Around the world consumers of business services all face the same challenges of dealing with scams, spam and identity theft. While businesses have been improving their security systems to ensure they protect your data that they hold, we haven't seen the same level of increased protection being available for consumers (You)!
Scammers often target consumers with various techniques, with one of them as simple as masquerading as a business to steal your personal information. Almost all the readers would have experienced a business calling you and requesting you to provide personal information such as your full name, date of birth, home address and so on as a form of identity verification without knowing who the caller is or how to verify them.
Ask yourself
- How do you identify who you are talking to?
- How do you verify a caller is from the business they say they are from?
- Do you ignore calls from unknown numbers?
- At what point are you suspicious and hang up a call?
- How do you know when you are being scammed?
- Would you know what to do if you knew you were scammed?
- How do you protect your identity and personal information?
- Who is helping you protect your identity?
We are all faced with the same challenges when it comes to interacting with another person or machine. Today, the general advice you will read on websites, from businesses and security experts to consumers is to:
- Be aware of consumer scams.
- Be suspicious of all unknown callers.
- Don't trust caller ID.
- Ask Questions.
- Call them back.
- Call them back.
- Report suspicious phone calls.
While the above advice is reasonable, you are still gambling on the fact that every phone call you answer is possibly a scam.
What you really need is to know the verified identity of who is interating with you.
With that in mind, do you think senior citizens and vunlerable people are equipped to protect their identity?
How do you engage with legitimate businesses when the general advice is not to engage with anyone over the phone, SMS and email?

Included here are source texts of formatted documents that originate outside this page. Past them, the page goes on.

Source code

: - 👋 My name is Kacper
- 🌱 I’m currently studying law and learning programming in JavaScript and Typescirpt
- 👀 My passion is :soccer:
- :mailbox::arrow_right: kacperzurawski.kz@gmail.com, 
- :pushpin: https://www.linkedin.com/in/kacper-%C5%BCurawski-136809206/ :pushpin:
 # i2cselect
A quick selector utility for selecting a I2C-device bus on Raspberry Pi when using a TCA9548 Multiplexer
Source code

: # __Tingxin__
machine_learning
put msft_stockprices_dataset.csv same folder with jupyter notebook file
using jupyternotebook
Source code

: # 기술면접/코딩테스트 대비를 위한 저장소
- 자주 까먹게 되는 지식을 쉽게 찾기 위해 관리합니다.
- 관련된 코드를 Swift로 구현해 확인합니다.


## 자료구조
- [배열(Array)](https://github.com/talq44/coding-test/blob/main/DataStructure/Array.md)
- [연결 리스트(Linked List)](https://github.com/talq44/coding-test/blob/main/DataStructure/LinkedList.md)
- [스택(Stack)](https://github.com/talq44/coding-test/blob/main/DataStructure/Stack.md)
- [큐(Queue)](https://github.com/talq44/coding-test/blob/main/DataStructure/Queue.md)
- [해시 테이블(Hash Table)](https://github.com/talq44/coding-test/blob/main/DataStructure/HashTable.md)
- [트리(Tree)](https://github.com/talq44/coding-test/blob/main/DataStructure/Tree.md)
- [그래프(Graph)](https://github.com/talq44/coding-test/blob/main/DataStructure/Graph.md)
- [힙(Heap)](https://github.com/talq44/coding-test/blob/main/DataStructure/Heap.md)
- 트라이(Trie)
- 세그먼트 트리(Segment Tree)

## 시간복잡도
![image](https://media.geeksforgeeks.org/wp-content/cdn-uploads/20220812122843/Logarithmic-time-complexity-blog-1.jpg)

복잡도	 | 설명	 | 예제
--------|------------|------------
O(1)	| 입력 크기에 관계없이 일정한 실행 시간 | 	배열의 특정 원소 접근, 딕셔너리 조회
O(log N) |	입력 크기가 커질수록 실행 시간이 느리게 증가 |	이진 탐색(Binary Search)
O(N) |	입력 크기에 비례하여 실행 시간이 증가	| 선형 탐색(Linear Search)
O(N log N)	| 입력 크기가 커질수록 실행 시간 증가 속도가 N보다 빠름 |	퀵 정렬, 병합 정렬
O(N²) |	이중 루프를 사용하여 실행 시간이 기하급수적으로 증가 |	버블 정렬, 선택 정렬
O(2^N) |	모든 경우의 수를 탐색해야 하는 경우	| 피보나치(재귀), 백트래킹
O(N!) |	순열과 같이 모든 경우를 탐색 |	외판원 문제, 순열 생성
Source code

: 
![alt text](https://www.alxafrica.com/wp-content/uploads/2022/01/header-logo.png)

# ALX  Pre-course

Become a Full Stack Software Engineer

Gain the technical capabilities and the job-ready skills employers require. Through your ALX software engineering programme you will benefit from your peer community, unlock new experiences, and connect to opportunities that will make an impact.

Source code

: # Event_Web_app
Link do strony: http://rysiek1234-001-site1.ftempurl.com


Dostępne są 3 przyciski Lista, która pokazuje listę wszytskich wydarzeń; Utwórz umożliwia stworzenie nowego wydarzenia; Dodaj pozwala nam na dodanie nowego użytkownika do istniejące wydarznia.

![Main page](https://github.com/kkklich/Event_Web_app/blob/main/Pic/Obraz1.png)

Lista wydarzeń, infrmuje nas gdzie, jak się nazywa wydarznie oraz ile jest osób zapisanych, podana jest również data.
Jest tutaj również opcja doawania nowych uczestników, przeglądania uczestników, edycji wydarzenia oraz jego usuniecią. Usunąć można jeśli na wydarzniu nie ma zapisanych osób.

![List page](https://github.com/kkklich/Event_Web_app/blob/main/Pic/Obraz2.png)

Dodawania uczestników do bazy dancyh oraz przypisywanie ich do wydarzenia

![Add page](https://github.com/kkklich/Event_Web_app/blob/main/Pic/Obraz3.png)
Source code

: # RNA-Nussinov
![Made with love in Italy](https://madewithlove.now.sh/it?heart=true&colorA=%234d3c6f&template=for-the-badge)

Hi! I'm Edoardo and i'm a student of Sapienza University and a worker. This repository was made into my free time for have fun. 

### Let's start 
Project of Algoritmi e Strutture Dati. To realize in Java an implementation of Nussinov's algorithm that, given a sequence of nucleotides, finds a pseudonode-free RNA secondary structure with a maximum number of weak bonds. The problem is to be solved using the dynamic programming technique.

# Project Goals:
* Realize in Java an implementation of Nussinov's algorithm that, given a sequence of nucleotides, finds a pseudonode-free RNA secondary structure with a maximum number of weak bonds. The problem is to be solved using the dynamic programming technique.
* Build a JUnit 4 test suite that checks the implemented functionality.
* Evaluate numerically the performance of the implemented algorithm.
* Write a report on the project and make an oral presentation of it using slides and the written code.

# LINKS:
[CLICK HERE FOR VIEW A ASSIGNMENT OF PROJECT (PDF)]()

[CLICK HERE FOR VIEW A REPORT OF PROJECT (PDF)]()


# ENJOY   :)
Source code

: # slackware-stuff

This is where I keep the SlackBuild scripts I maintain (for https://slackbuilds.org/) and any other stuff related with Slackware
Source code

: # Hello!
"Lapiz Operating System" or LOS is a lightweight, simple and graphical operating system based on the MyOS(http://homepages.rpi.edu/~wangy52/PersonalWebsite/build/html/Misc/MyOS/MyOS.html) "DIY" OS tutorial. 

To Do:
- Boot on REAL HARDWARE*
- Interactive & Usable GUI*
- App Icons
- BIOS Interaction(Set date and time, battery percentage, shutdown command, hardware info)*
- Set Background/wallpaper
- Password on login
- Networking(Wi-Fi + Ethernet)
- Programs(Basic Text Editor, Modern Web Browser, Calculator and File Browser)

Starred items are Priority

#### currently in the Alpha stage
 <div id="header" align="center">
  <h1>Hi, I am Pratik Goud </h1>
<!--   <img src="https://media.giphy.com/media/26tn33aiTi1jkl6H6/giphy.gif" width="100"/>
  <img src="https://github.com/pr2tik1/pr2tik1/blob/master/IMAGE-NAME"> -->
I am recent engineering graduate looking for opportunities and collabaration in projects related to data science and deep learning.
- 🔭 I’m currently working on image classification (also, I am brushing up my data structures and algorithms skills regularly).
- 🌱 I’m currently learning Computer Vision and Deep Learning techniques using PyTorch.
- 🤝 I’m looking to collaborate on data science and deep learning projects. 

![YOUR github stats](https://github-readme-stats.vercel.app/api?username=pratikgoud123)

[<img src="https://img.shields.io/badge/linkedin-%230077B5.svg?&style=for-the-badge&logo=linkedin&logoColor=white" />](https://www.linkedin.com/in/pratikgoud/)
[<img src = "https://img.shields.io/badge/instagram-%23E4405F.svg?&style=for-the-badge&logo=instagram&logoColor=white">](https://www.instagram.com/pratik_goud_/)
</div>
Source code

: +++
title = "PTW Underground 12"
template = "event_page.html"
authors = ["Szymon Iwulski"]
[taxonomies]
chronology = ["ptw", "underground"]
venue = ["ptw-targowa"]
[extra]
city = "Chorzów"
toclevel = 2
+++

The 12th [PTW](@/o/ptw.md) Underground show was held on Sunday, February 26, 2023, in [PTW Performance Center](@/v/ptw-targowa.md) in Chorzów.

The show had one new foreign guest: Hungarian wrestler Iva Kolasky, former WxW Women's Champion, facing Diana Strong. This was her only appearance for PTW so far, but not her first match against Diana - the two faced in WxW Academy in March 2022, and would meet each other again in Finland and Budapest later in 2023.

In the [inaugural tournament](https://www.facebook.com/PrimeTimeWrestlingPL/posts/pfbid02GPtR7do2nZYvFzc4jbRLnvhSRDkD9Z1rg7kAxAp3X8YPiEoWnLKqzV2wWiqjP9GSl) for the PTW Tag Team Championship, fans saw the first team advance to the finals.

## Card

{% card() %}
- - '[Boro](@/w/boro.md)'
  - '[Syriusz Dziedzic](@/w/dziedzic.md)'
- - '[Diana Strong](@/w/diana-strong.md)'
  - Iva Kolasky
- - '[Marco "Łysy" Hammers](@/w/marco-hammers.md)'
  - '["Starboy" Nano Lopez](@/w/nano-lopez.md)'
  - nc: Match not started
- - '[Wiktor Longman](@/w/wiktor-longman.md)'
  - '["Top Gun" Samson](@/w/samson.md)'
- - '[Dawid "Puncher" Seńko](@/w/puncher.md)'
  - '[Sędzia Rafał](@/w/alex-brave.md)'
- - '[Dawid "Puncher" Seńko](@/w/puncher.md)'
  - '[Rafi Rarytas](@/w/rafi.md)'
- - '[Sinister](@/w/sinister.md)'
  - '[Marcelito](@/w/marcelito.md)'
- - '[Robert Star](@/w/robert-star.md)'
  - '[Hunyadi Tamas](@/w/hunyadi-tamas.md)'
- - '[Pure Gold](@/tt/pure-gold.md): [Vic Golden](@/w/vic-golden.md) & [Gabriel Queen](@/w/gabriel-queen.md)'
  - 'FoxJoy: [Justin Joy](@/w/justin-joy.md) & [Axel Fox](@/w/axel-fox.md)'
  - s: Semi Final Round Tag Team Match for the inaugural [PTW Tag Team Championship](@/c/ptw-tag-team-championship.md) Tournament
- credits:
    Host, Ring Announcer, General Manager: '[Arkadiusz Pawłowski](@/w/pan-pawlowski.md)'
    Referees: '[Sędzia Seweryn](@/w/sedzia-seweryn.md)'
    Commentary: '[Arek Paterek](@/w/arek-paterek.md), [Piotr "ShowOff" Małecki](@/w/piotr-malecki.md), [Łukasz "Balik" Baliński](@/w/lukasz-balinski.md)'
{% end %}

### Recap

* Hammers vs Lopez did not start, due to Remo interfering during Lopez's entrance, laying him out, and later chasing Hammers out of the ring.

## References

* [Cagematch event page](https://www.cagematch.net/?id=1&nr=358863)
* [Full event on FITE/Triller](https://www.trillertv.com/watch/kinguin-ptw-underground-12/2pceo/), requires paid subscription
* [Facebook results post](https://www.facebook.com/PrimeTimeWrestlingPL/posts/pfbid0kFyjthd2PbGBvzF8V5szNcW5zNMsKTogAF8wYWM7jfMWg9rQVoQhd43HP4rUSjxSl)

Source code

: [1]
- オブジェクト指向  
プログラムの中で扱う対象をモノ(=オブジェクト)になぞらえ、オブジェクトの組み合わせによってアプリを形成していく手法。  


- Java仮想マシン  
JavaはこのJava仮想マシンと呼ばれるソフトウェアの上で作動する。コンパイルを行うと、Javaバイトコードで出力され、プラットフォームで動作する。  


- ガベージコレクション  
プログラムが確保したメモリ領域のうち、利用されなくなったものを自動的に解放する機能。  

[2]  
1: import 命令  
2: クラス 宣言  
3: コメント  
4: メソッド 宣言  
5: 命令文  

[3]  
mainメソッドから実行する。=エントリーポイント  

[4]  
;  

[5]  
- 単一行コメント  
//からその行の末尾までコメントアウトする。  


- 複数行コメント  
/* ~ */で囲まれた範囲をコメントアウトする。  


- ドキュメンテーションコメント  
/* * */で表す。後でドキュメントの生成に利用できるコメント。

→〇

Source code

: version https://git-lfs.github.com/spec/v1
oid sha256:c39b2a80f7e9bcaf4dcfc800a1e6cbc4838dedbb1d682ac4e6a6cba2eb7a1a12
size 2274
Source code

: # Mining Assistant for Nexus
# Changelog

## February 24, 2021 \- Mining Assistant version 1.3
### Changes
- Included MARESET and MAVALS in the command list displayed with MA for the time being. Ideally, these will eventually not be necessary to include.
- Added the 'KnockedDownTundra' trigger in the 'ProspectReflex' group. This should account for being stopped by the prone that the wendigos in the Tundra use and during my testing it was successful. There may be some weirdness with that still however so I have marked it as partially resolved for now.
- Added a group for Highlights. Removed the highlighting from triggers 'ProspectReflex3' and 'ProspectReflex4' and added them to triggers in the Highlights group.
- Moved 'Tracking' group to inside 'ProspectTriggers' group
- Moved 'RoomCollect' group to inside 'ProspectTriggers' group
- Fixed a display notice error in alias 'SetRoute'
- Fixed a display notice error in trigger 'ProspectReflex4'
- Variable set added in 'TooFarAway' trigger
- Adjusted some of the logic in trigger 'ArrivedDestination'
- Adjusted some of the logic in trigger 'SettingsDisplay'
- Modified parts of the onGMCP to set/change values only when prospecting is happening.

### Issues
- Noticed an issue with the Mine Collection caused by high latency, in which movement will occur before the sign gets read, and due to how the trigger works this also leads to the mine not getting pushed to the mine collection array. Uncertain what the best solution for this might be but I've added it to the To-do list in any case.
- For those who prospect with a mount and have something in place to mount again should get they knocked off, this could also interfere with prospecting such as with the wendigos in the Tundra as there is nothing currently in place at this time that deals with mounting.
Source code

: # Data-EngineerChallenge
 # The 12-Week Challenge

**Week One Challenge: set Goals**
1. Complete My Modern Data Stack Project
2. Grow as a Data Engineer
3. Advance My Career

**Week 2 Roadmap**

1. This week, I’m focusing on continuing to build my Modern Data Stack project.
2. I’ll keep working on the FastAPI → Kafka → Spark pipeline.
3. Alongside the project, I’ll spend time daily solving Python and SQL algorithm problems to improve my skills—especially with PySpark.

The consumer identity verification processes that most businesses have put in place to protect your personal information is in fact flawed. These processes encourage the consumer (You) to initially share your personal information to a caller in an attempt to verify you. This process opens up additional attacks on consumers by scammers armed with your personal information to commit fraud.
Guard Point is changing the perspective, looking for the business initiating the interation with a consumer to first verify themselves before asking for the consumer verification.